Текст книги "Последний поклон (повесть в рассказах)"
Автор книги: Виктор Астафьев
Жанр:
Современная проза
сообщить о нарушении
Текущая страница: 17 (всего у книги 58 страниц) [доступный отрывок для чтения: 21 страниц]
Есть игроки с лешачьей верткостью – моргни только – и его Ванькой звали! Иного бьешь в упор, он выгнется, ровно змея, и… мимо! Игрок открытого боя не бросается наутек, тот, защученный в поле, раскинув руки, прет на сближение, не давая бить его со скользом, норовит поймать мяч, и не успеешь ты его ушить, как он тебе влепит ответно. Но встречаются такие пареваны – жохи, которые, помимо всех известных фортелей и уловок, выискивают неожиданные подвохи, смекают на ходу. К таким относился Санька! Гад! Паразит! Каторжанец! Немытая харя! И… не знаю, кто еще!
Вот он строчит вспять, к «салу». Колька швырк мне мячик. Заметался Санька, заплясал, вызывая поспешный удар. Я замахиваюсь раз – он приседает, замахиваюсь второй – он подскакивает. Публика начинает хихикать. Злоумышленник подло распялил рот: «Ну, бей! Бей! Прет, да? Прет?!» – Не пройдет на этот раз, Саня, не пройдет!

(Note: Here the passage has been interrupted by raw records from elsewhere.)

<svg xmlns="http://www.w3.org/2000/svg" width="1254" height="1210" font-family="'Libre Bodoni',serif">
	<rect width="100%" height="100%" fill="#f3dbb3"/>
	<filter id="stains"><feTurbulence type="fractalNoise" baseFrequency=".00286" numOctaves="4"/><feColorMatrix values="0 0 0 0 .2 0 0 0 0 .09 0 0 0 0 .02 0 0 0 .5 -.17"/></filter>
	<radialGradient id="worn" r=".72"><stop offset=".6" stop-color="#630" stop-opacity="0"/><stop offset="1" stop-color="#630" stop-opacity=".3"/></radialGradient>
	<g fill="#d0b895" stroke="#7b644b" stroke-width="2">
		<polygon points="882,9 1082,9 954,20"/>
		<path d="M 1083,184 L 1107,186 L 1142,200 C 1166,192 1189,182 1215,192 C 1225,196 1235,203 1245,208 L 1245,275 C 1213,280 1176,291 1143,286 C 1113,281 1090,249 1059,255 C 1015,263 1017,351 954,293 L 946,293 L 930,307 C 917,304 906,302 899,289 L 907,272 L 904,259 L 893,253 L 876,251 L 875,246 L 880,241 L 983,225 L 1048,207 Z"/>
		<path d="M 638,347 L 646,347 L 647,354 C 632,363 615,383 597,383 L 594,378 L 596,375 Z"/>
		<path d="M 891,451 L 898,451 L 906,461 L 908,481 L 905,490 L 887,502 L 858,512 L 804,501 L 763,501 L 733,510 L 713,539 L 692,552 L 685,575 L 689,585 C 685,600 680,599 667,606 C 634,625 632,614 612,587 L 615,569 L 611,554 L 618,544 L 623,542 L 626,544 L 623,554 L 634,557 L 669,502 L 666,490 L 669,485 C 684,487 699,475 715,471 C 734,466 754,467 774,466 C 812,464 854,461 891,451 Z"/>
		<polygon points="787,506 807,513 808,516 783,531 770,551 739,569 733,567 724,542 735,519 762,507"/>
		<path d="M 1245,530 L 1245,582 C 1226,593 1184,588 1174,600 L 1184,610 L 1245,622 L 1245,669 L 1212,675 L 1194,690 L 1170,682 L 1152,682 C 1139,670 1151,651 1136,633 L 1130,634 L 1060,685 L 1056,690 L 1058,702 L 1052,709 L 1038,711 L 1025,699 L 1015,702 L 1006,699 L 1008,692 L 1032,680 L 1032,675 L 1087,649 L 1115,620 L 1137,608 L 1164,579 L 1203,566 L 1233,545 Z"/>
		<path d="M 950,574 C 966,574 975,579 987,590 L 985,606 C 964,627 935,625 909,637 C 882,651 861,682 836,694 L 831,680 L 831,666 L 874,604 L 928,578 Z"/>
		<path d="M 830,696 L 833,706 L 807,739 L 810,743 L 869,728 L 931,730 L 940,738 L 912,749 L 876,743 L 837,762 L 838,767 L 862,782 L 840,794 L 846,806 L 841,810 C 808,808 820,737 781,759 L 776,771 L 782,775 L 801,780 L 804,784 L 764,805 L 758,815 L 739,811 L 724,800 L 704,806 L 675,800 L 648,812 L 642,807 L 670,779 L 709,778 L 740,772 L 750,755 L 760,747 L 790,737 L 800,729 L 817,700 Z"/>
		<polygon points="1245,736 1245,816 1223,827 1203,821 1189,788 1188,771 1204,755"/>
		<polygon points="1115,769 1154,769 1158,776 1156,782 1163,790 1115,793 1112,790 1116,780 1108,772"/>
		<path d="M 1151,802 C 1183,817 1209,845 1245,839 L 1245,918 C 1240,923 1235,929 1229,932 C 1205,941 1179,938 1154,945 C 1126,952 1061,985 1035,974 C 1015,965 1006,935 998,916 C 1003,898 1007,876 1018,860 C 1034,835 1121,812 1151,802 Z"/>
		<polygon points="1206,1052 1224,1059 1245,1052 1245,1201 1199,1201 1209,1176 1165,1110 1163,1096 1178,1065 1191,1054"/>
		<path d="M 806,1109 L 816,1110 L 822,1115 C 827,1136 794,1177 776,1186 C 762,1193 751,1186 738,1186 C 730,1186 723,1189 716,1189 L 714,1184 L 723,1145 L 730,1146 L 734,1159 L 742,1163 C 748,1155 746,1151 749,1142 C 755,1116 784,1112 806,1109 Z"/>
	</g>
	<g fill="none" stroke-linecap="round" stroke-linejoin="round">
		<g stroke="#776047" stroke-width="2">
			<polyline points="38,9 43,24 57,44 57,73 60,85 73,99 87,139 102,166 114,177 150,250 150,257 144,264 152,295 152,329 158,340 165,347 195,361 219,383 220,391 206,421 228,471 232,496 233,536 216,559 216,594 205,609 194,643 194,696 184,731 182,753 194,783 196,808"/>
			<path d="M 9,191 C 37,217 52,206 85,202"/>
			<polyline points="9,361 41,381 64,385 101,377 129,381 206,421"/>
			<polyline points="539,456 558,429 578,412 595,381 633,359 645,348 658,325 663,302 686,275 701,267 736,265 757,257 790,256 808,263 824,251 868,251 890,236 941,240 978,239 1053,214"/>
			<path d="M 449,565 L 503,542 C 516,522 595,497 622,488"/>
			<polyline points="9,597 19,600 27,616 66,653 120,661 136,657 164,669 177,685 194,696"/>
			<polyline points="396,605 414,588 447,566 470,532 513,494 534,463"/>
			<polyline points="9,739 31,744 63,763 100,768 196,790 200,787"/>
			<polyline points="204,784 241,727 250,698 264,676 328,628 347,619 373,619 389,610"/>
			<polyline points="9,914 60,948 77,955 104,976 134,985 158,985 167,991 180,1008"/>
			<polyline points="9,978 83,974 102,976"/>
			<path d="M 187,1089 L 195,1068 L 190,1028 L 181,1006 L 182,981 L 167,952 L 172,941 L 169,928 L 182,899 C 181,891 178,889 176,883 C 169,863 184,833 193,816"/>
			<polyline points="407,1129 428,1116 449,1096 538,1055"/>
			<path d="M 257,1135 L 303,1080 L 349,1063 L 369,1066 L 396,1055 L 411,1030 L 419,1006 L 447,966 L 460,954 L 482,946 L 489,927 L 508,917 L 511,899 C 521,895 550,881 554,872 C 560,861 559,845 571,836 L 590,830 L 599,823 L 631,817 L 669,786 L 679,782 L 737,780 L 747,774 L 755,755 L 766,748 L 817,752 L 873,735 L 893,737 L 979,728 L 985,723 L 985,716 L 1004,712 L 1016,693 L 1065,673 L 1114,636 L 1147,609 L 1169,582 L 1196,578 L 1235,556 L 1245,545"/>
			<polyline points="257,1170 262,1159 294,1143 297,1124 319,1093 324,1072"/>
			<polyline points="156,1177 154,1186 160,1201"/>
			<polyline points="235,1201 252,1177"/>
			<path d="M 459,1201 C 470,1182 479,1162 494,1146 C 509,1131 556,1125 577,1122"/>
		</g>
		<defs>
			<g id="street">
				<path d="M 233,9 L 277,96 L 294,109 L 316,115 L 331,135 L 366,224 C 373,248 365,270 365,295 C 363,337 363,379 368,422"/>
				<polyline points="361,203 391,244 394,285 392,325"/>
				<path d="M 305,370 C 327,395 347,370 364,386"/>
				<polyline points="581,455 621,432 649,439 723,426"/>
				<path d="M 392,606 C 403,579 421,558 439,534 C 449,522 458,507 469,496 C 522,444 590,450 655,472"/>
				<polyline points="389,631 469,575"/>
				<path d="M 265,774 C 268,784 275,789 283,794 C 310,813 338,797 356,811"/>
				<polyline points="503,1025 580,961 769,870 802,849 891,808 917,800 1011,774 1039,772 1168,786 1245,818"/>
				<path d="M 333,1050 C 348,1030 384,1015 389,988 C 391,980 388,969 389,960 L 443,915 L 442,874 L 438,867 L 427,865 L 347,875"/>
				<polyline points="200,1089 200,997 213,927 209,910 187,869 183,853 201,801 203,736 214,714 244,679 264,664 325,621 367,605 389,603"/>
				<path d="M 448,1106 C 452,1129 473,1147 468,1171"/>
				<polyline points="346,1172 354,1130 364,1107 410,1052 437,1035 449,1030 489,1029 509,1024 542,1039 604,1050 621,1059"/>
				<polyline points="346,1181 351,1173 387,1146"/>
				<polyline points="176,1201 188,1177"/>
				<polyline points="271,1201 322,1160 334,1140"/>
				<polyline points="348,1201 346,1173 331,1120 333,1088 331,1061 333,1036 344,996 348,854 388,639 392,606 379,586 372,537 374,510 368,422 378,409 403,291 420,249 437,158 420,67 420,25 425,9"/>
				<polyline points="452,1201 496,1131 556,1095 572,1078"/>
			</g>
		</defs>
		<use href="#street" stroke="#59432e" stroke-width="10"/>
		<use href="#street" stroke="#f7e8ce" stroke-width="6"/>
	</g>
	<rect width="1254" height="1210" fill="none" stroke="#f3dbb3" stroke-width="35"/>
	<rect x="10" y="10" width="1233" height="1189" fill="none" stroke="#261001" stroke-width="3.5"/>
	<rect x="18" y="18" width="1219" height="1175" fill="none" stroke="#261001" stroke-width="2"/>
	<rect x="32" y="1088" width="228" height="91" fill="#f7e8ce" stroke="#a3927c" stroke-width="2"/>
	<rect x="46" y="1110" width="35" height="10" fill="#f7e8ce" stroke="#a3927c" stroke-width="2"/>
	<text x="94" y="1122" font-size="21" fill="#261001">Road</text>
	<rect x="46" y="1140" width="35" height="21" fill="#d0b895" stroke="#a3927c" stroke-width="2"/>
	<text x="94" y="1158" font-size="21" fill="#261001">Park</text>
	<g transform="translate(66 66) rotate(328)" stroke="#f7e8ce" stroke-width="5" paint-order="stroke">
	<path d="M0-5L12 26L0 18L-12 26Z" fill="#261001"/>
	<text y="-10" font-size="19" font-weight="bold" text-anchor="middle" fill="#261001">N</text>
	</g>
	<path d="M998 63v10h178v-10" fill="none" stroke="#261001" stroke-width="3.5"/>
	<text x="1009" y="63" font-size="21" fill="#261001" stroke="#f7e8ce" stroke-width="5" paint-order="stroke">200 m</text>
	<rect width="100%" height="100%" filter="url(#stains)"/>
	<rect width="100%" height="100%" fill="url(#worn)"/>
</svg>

Ты у меня и напляшешься, и наплачешься! Ближе, ближе Санька, никак ему не удается прикупить меня, вывернуться – давно мы друг друга знаем. Вот уж шаг-друтой разделяют нас – на такой дистанции ничто не может спасти Саньку. Он прибегнет, я знаю, к последнему трюку – при ударе брякнется на землю, и мяч просвистит над ним. Тогда все! Тогда конец! И Санька, и команда его, и публика засвистит, заулюлюкает, добивая неудачника. И пусть не въяве, пусть мысленно, хвалой, одобрениями публика поднимает плута и ловкача на воздух, ликуя, понесет его на руках: говорил же я – в игре все, как в жизни.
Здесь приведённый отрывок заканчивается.